To-do item
Give as a JSON list of strings, one per line, the lines from the one containing "Rank the categories" through the one containing "Sunday, Saturday, Weekday", leaving out blank lines.

Data
- Opening Delimiter -

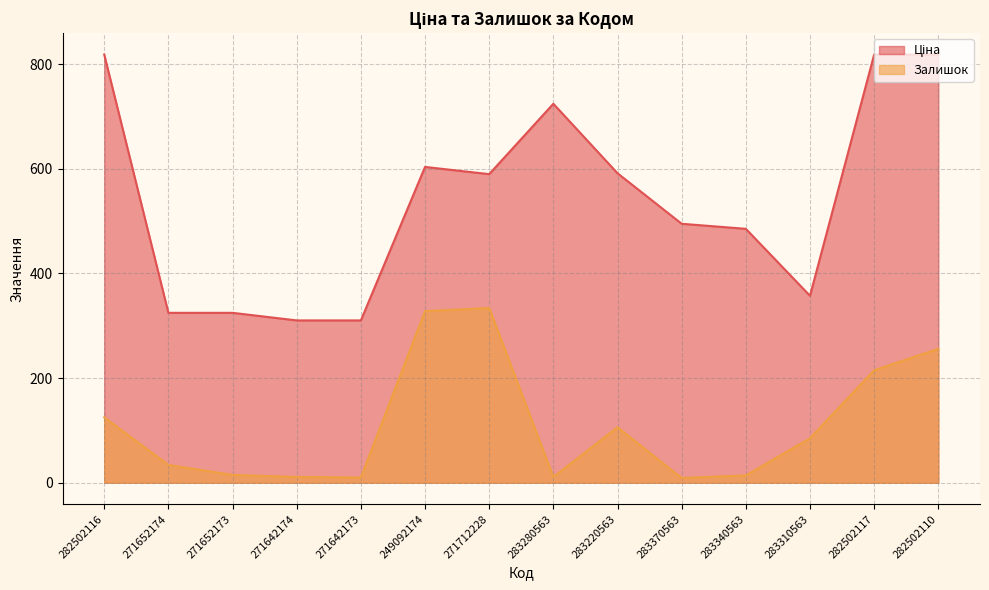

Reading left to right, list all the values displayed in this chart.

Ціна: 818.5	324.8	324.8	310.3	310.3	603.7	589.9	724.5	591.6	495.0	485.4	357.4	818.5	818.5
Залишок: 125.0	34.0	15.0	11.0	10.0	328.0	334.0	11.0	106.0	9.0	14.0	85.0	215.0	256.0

- Closing Delimiter -
- Opening Delimiter -

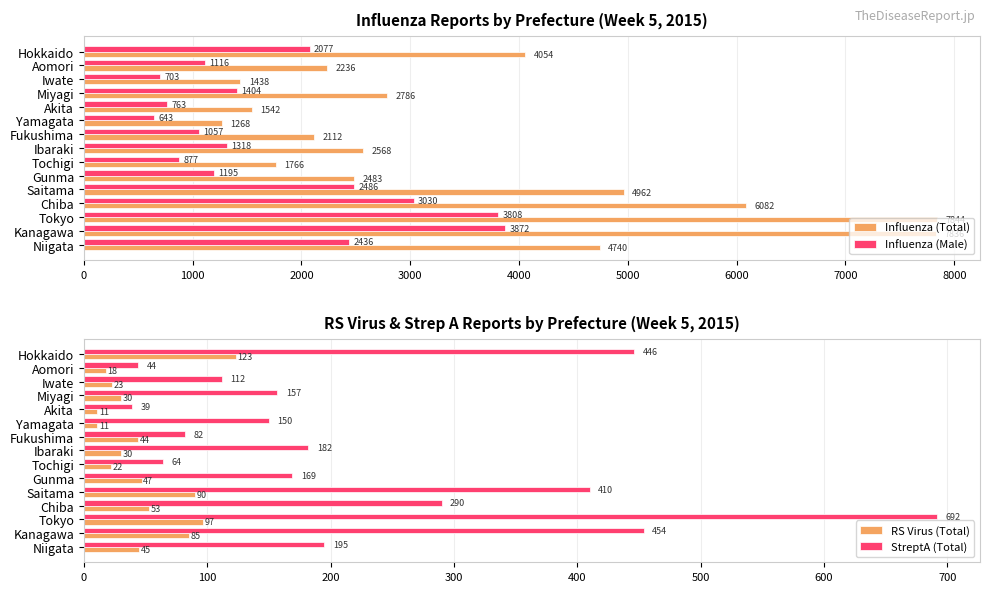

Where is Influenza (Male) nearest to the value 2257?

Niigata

- Closing Delimiter -
- Opening Delimiter -

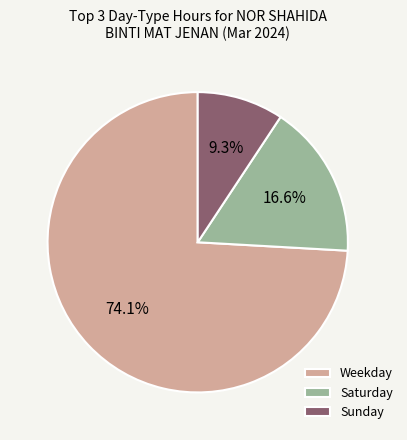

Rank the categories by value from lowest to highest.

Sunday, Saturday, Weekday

- Closing Delimiter -

Solution for this problem
[
  "Rank the categories by value from lowest to highest.",
  "Sunday, Saturday, Weekday"
]